The blog

Discover smart tips, personal stories and our take on the latest marketing trends
9 May 2012

Belgian digital natives grounded in the brick & mortar world!’ is a Belgian platform that aims to inform youth workers and teachers about youngsters and their new media usage. They recently conducted an extensive research in collaboration with the University of Ghent to gain insights in how kids (9 – 12 years old, N=286) and young adults (12 – 18 years old, N=1495) deal with these ‘new media’. One can read the full research here.

However, the presented results are not only useful for youth workers and teachers. They are indispensable to review for every marketer to gain insights in the digital behavior of the young generation Y. In this short review one can find a few key figures and some critical reflections.


Multi-purpose devices as personal access to the world.

Young adults claim to watch at least 2 hours TV per day, surf the internet for an additional 2 hours, game for 1 hour, send 71 SMS’s on average and perform 2 phonecalls. The interesting part about these conclusions is that generation Y does not necessarily use respectively a TV, computer, game console or GSM to perform the abovementioned actions. The computer and GSM have become true multi-purpose devices (e.g. Internet, listening to music, watching videos, chat, email, sms, phone, social networking, gaming). In summary, young adults want 1 device that is able to perform multiple tasks, preferably at the same time. Interestingly, 89% of young adults consider their GSM to be a very personal device as they report to ‘never want to share it with others’. So even with young adults their mobile phone is considered to be the most personal communication channel of all. An interesting given for marketers who are experimenting with targeted mobile advertising.

Untapped marketing potential behind technology and price barriers

A smartphone is defined as a GSM that allows the user to access the Internet. Research showed that 81% of young adults own a smartphone (especially the cheaper models from Samsung and Nokia). However, this does not mean they can surf online. Only 33% uses his smartphone to access mobile Internet and 29% uses his smartphone to access social networks. The main reasons for these low percentages are: price of mobile data subscription (45%) and a too slow mobile internet connection (45%). If we look at these numbers from a distance we can state there exists a high willingness to be connected through mobile devices by young adults, but they feel restricted by external factors like price and technology. This probably also explains the low number of Twitter users in that age category (20%).

Obviously there is a huge potential for telco providers to assemble mobile data subscription packages specifically targeted at young adults. Additionally they can be a very critical, but appropriate test audience for new mobile technologies such as 4G, hotspots and peer-to-peer networks.

Favorite online communication channels identified.

Unsurprisingly, Facebook and Youtube are two of the most favourite websites visited by young adults and kids. Facebook is especially used for communicating with their network (creating content and conversations). This can take place in various formats: chatting, social gaming, webcam chat, etc. Youtube is mainly used to consume content.
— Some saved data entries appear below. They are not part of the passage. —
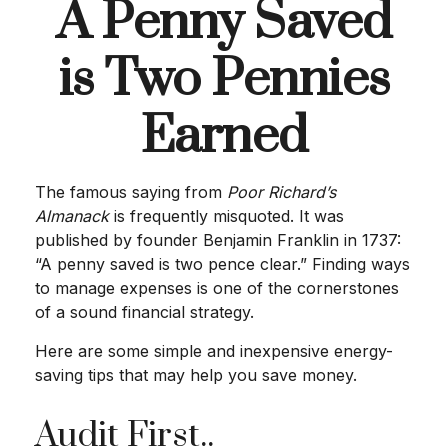
A Penny Saved
is Two Pennies
Earned
The famous saying from
Poor Richard’s
Almanack
is frequently misquoted. It was
published by founder Benjamin Franklin in 1737:
“A penny saved is two pence clear.” Finding ways
to manage expenses is one of the cornerstones
of a sound financial strategy.
Here are some simple and inexpensive energy-
saving tips that may help you save money.
Audit First..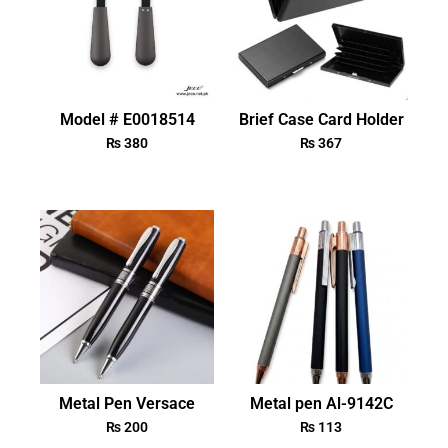
Model # E0018514
Brief Case Card Holder
₨
380
₨
367
Metal Pen Versace
Metal pen Al-9142C
₨
200
₨
113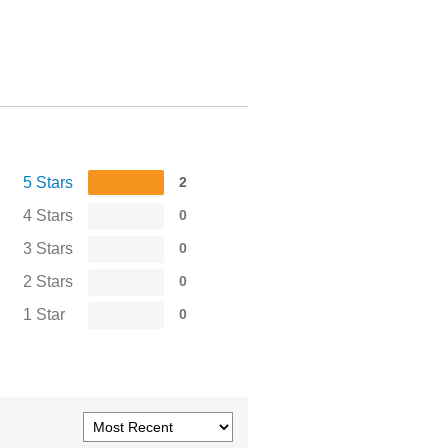
5 Stars
2
4 Stars
0
3 Stars
0
2 Stars
0
1 Star
0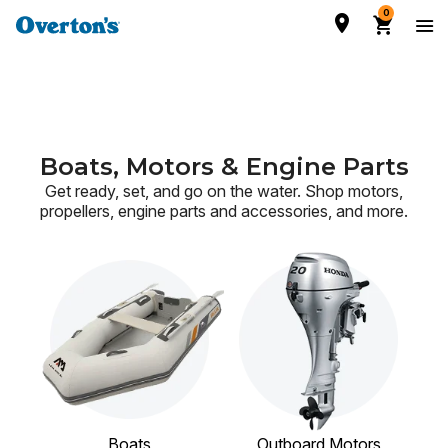
0
Boats, Motors & Engine Parts
Get ready, set, and go on the water. Shop motors,
propellers, engine parts and accessories,
and more.
Boats
Outboard Motors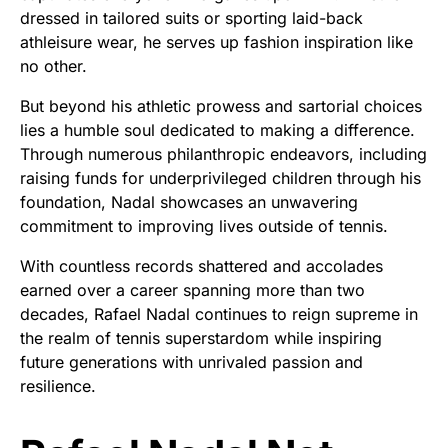
dressed in tailored suits or sporting laid-back
athleisure wear, he serves up fashion inspiration like
no other.
But beyond his athletic prowess and sartorial choices
lies a humble soul dedicated to making a difference.
Through numerous philanthropic endeavors, including
raising funds for underprivileged children through his
foundation, Nadal showcases an unwavering
commitment to improving lives outside of tennis.
With countless records shattered and accolades
earned over a career spanning more than two
decades, Rafael Nadal continues to reign supreme in
the realm of tennis superstardom while inspiring
future generations with unrivaled passion and
resilience.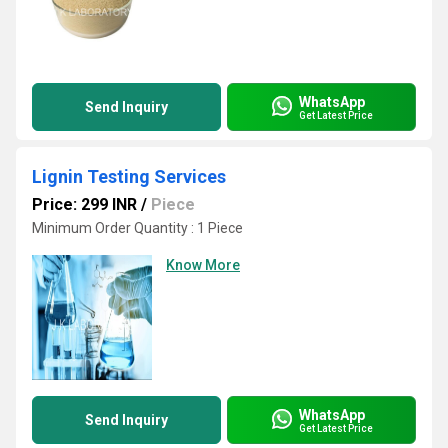
WhatsApp
Send Inquiry
Get Latest Price
Lignin Testing Services
Price: 299 INR
/
Piece
Minimum Order Quantity : 1 Piece
Know More
WhatsApp
Send Inquiry
Get Latest Price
Important for marketers to know is that approximately 1 out of 3 young adults are friends with brands or organizations. In this context it is legit to mention that this research did not ask whether they are actively communicating with them. Moreover no questions were asked about their satisfaction level and type of conversation they are having with these brands or organizations.

Conclusion:  Belgian digital natives grounded in the brick & mortar world

In conclusion, the people we believe to be ‘digital natives’ may not be so digital after all because of external factors limiting them in their potential. It is the new marketer’s opportunity to target these generation Y youngsters with the appropriate marketing mix in order to let them reach their full potential. From a customer-centric point of view it would be recommended for telecom providers to join forces with brands and to develop e.g. a branded tailormade offering for these young adults. They should be given access to modern technologies in a way that fits them best. If we consider price as being a main influencer of the purchase decision of a mobile data subscription it might be an option to exchange data and customer insights for free mobile data. Therefore a change in the current mindset and innovative business model thinking is required.